Michigan adalah juara nasional dengan peringkat tertinggi dalam sejarah pemeringkatan Kenpom. Dan jika Anda tidak percaya pada metrik yang sudah mapan dan terbukti ini, lihatlah peringkat pilihan Anda sendiri. Ini akan menceritakan kisah serupa.
Skuad ini belum tentu terlihat seperti skuad terhebat sepanjang masa lainnya. Pemimpin tim mencetak 15,1 poin per game. Tidak ada yang rata-rata mencetak double-double atau menembak 40% dari jarak jauh. Heck, point guard awal dijalankan ke luar kota oleh sebuah program yang menghabiskan sebagian besar pelatih perburuan Turnamen NCAA yang belum khawatir tentang permainan sebenarnya (dan kegagalan).
Namun jangan biarkan hal itu menghilangkan absurditas pencapaian Michigan. Berita utama tahun 2026 bukanlah statistik individu atau superstar. Ini adalah cara sekelompok pemain – kebanyakan dari mereka terbuang dalam satu atau lain cara – bersatu untuk mencapai sesuatu yang bersejarah.
Apakah menurut Anda Roddy Gayle bisa memulai lebih dari satu pertandingan di tempat lain? Bagaimana dengan Trey McKenney? Pernahkah Nimari Burnett mengeluh tentang penurunan vaksinasi setiap tahun di Ann Arbor? Mungkinkah Will Tschetter bermain lebih dari rata-rata 14,7 menit per game di Michigan?
Daftar ini dipenuhi oleh orang-orang yang telah berkorban dan menjalankan misi yang mengutamakan tim – seekor unicorn dalam lanskap olahraga kampus saat ini.
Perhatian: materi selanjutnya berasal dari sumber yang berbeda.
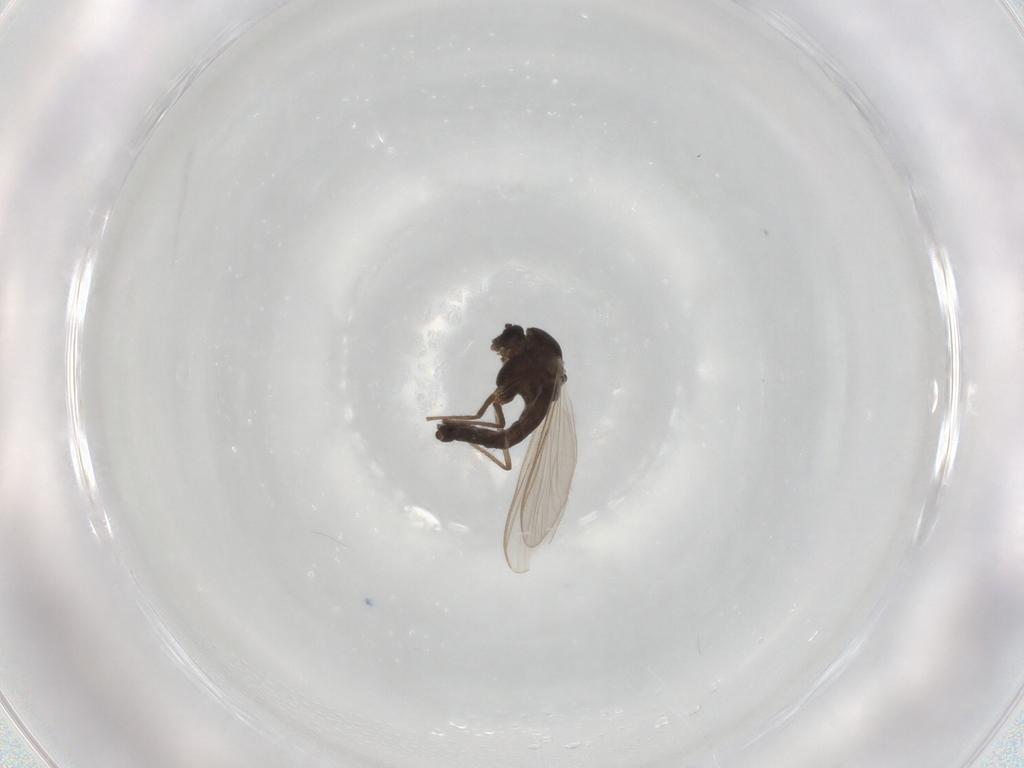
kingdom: Animalia
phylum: Arthropoda
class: Insecta
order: Diptera
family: Chironomidae
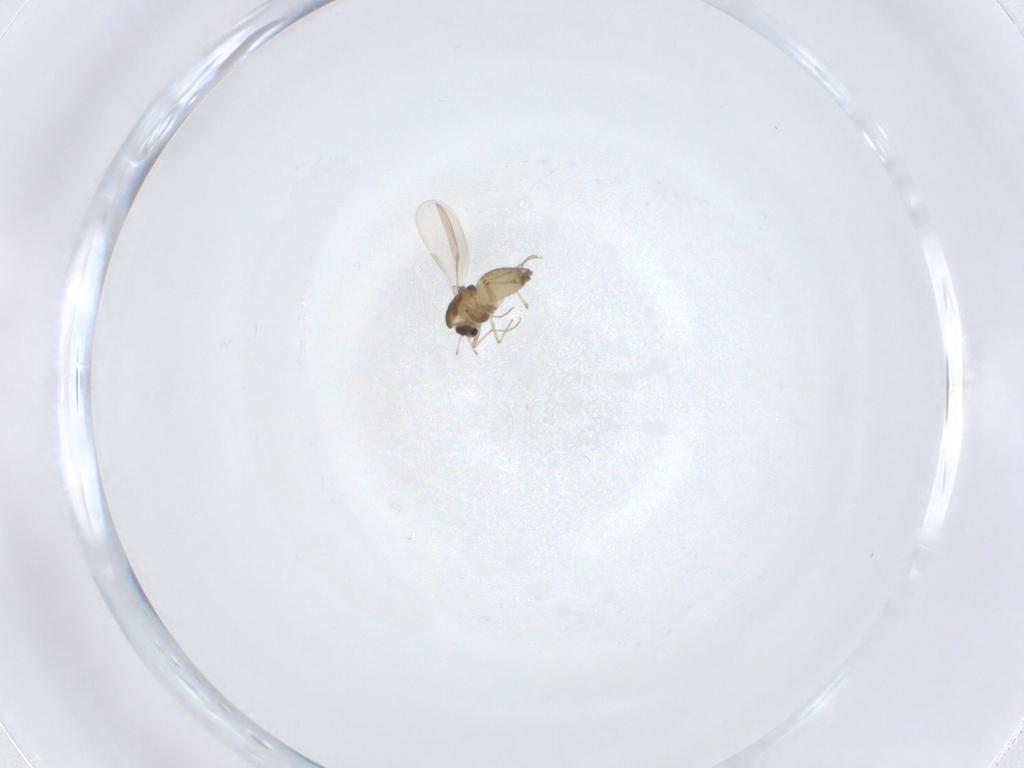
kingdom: Animalia
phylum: Arthropoda
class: Insecta
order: Diptera
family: Chironomidae
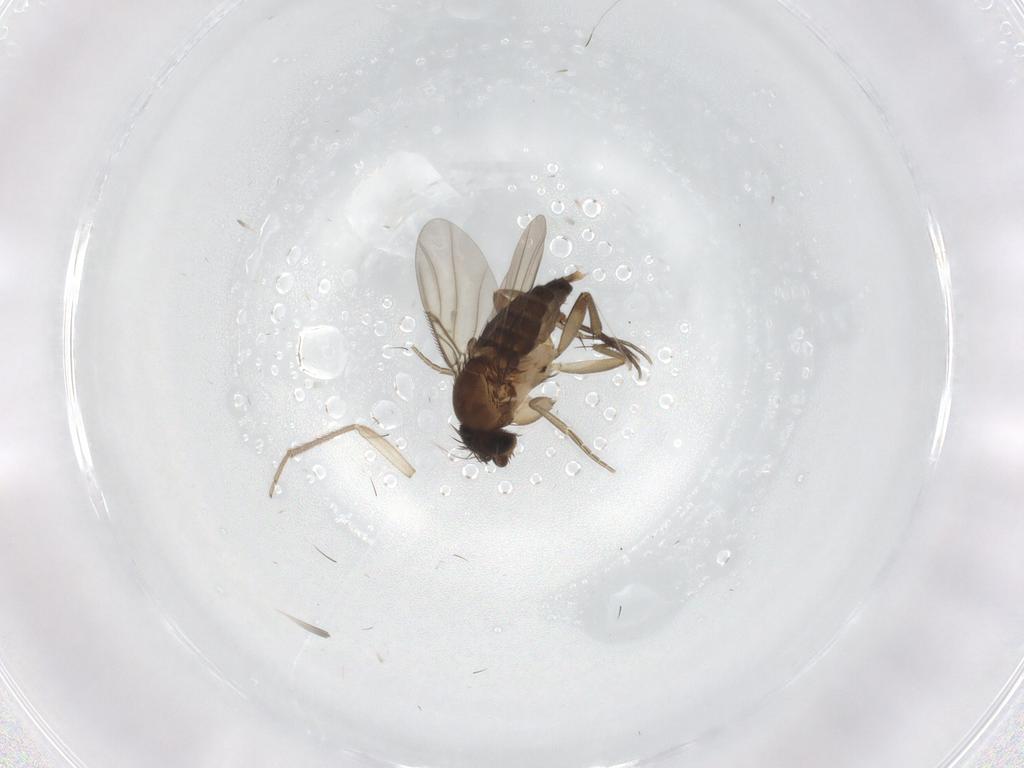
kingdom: Animalia
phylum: Arthropoda
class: Insecta
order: Diptera
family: Phoridae
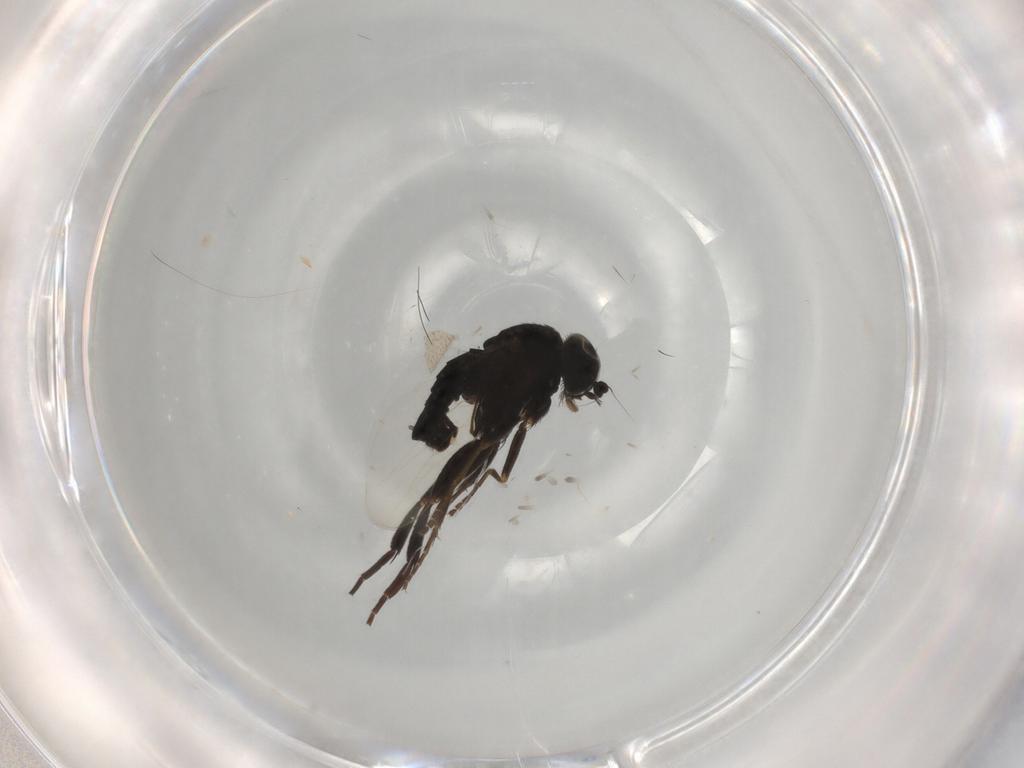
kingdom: Animalia
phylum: Arthropoda
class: Insecta
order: Diptera
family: Phoridae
Jadi jangan dengarkan pihak luar yang mengklaim bahwa cara skuad ini disusun akan mengurangi gelar juara. Bahkan, karakter yang memakai blok M di bagian akhir membuat proses ini menjadi lebih istimewa.
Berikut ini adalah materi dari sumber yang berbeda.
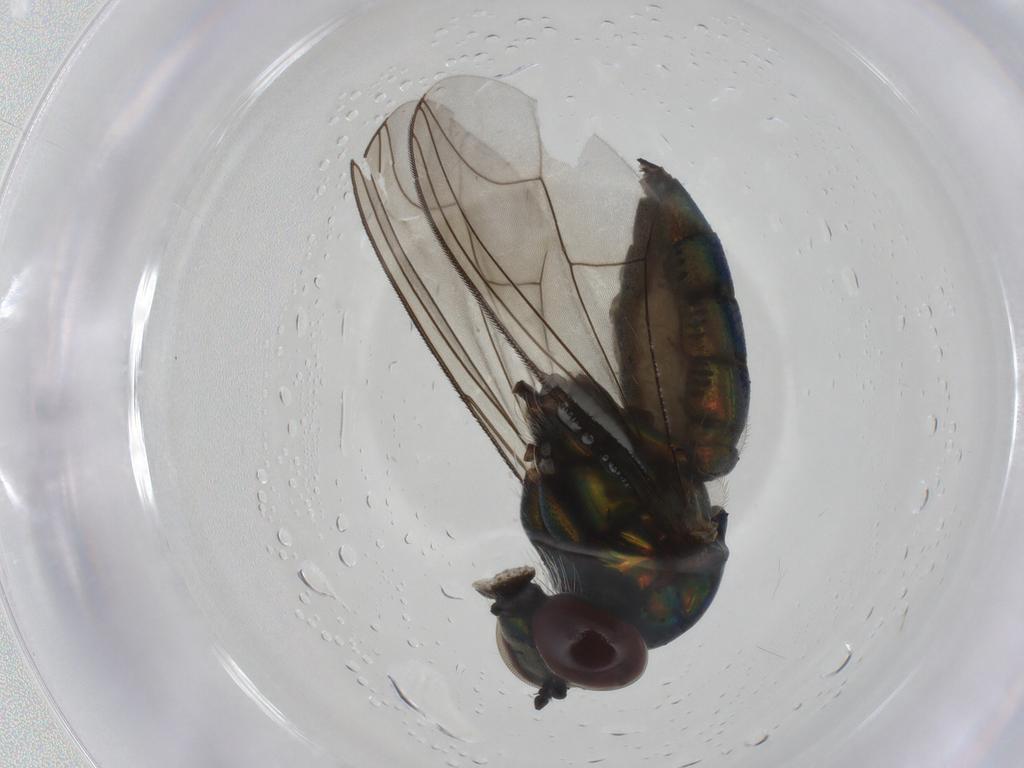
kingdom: Animalia
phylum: Arthropoda
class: Insecta
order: Diptera
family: Dolichopodidae
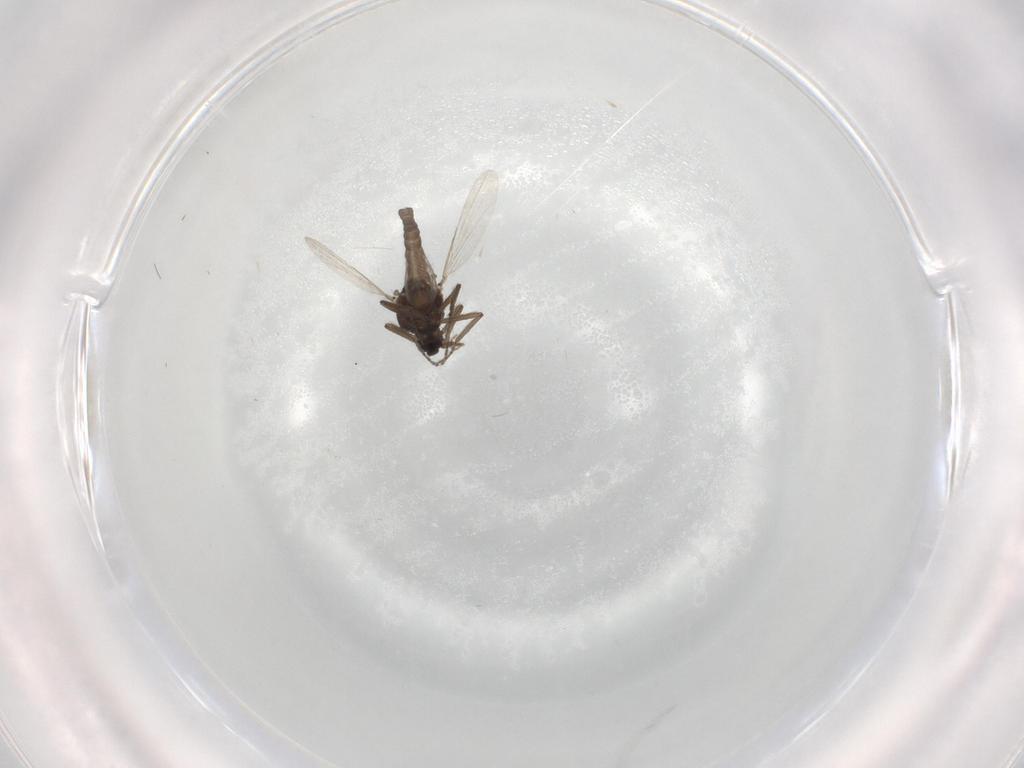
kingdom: Animalia
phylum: Arthropoda
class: Insecta
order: Diptera
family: Ceratopogonidae
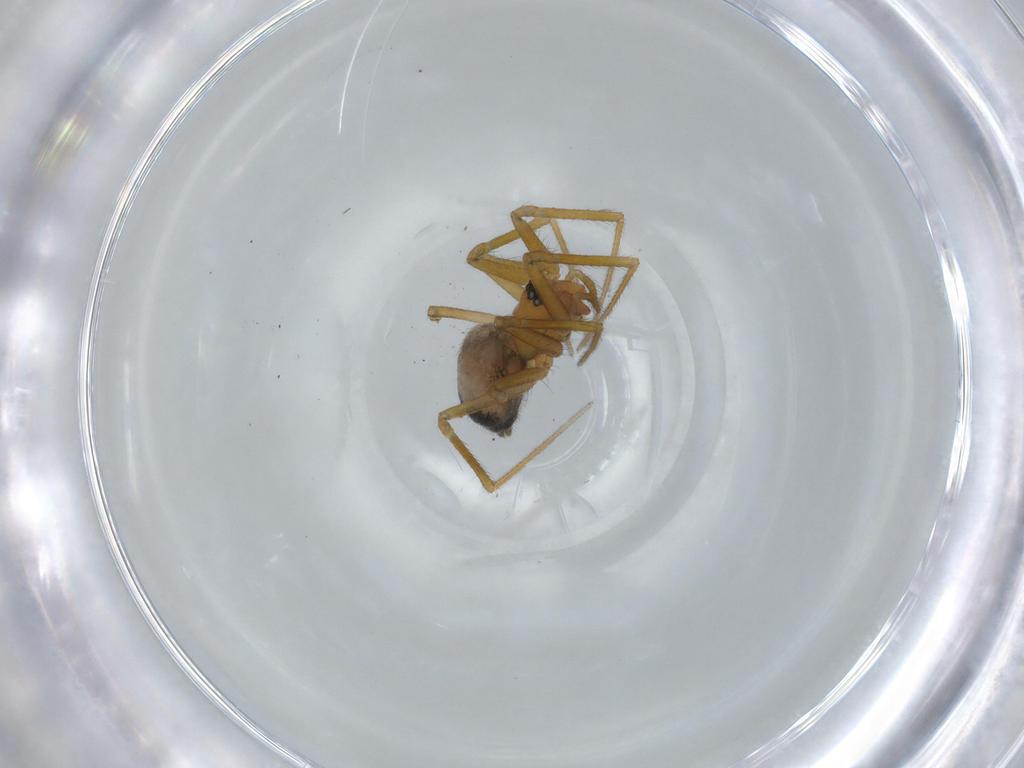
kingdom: Animalia
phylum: Arthropoda
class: Arachnida
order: Araneae
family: Linyphiidae
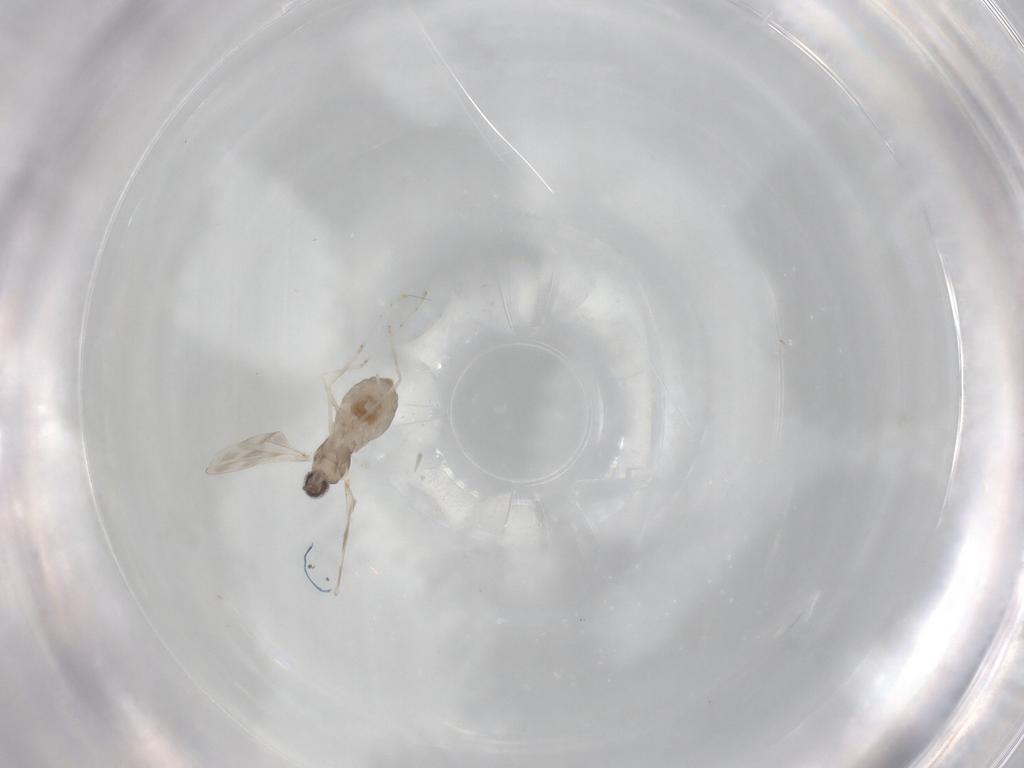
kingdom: Animalia
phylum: Arthropoda
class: Insecta
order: Diptera
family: Cecidomyiidae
Pernahkah Anda mendengarkan wawancara dengan Yaxel Lendeborg? Atau lihat Morez Johnson berdiri dengan wajah kaku di latar belakang? Atau lihat Aday Mara mendapat julukan “Big Goof”?
Ketika para pemain ini kembali ke Crisler Center dalam lima, 10, atau bahkan 50 tahun untuk mengenang pencapaian hebat ini, tidak ada yang akan peduli bahwa mereka tiba di sini melalui portal transfer atau berapa banyak uang yang mereka hasilkan.
Mereka akan melihat spanduk Sepuluh Besar Kejuaraan. Ingat jalannya turnamen dominan mereka. Akhir pekan yang ajaib ini di Indianapolis.
Dan musim terbaik dalam sejarah bola basket Michigan.
Hak Cipta 2026 oleh WDIV ClickOnDetroit – Semua Hak Dilindungi Undang-Undang.